Additional payments mean farmers growing GM rape this year stand to receive more than three times the money made by conventional rape growers.

Producers asked to participate in the trials were offered 1000/ha up to a maximum area of 10ha (25 acres), Farmers Weekly has been told.

The farmer in question asked not to be named. He declined the offer, saying it was not enough to offset the risk of having his crops ripped out by GM opponents.

However, participants who accepted can also claim subsidies on eligible land.

At an expected area payment of 298/ha (120/acre), the total package means growers planting GM rape trials will receive almost 1300/ha (526/acre).

The amount is more than three times the gross margin of 373/ha (151/acre) expected this season for non-GM spring rape at current prices.

Campaigners against GM crops are likely to claim that the money amounts to a financial incentive to encourage sceptical producers to take part in the trials.

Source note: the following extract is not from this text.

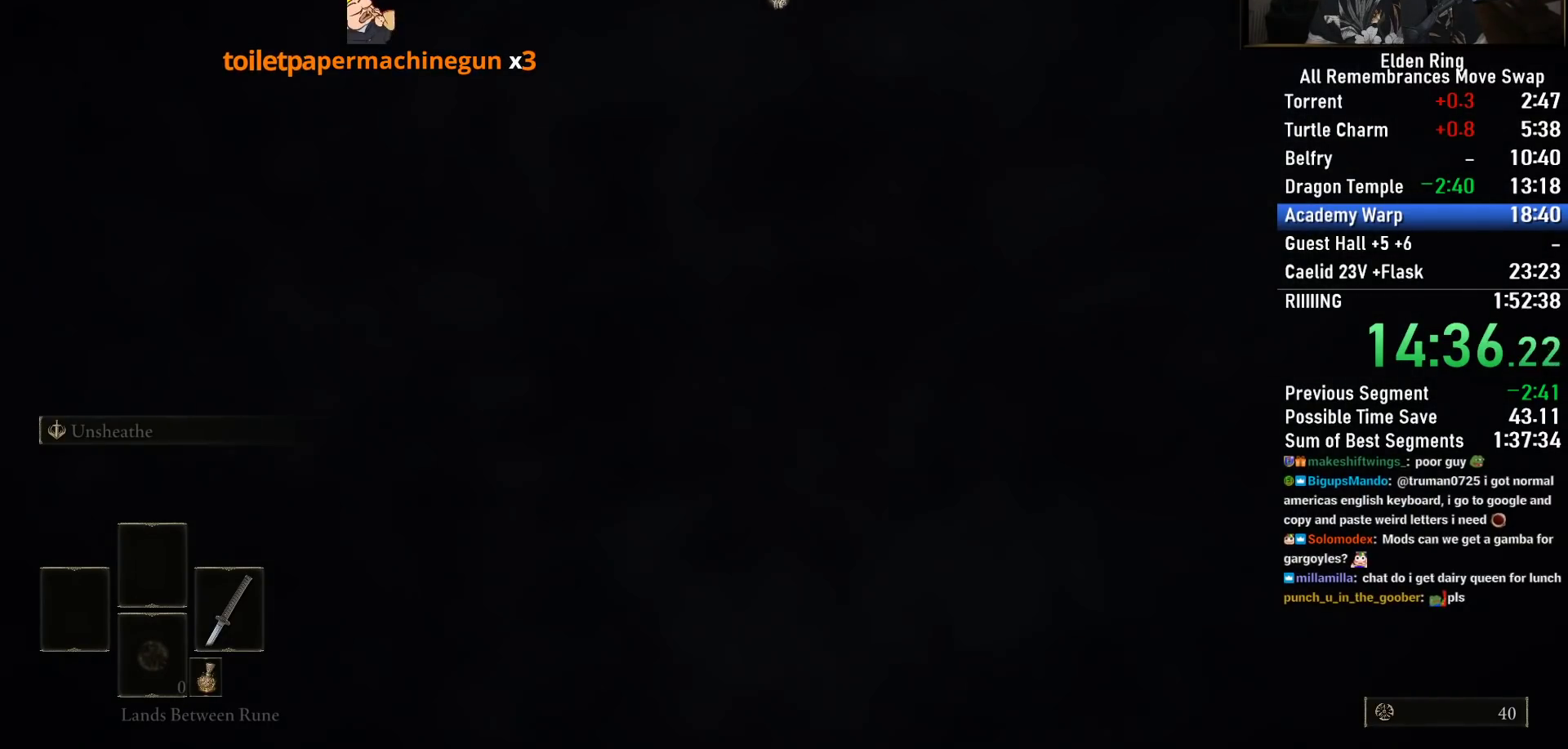
{"buttons": [], "left_stick": "up", "right_stick": "center", "events": [[133, "right_stick", "center"], [300, "CIRCLE", "down"], [400, "CIRCLE", "up"]]}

But the cash should be seen as compensation rather than an inducement, said Clive Rainbird, spokesman for Aventis, the biotechnology firm testing GM rape.

“Any suggestion that farmers are making money out of this is quite fallacious.

“The farmers arent disadvantaged, but theyre not making money out of this, theyre just not losing money. That is the essential difference.

“If a farmer agrees to do a spring oilseed rape trial with us, we compensate him for the value of the crop he would have grown at market value.

“If his rotational plans were to have grown potatoes in that field and he decides to do a rape trial we would pay him the equivalent rate for potatoes so he is not disadvantaged.”

Environment minister Michael Meacher has already unveiled 13 field-scale trials of GM rape, nine sites for GM beet and five sites for GM maize.

A further 50 GM trial sites are expected to be revealed soon.

Payments for farmers taking part in the GM beet trials are likely to be higher than for GM rape because it is more expensive to grow.

But Monsanto, which is testing GM beet, said agreements between the biotechnology company and the farmers growing the crops were confidential.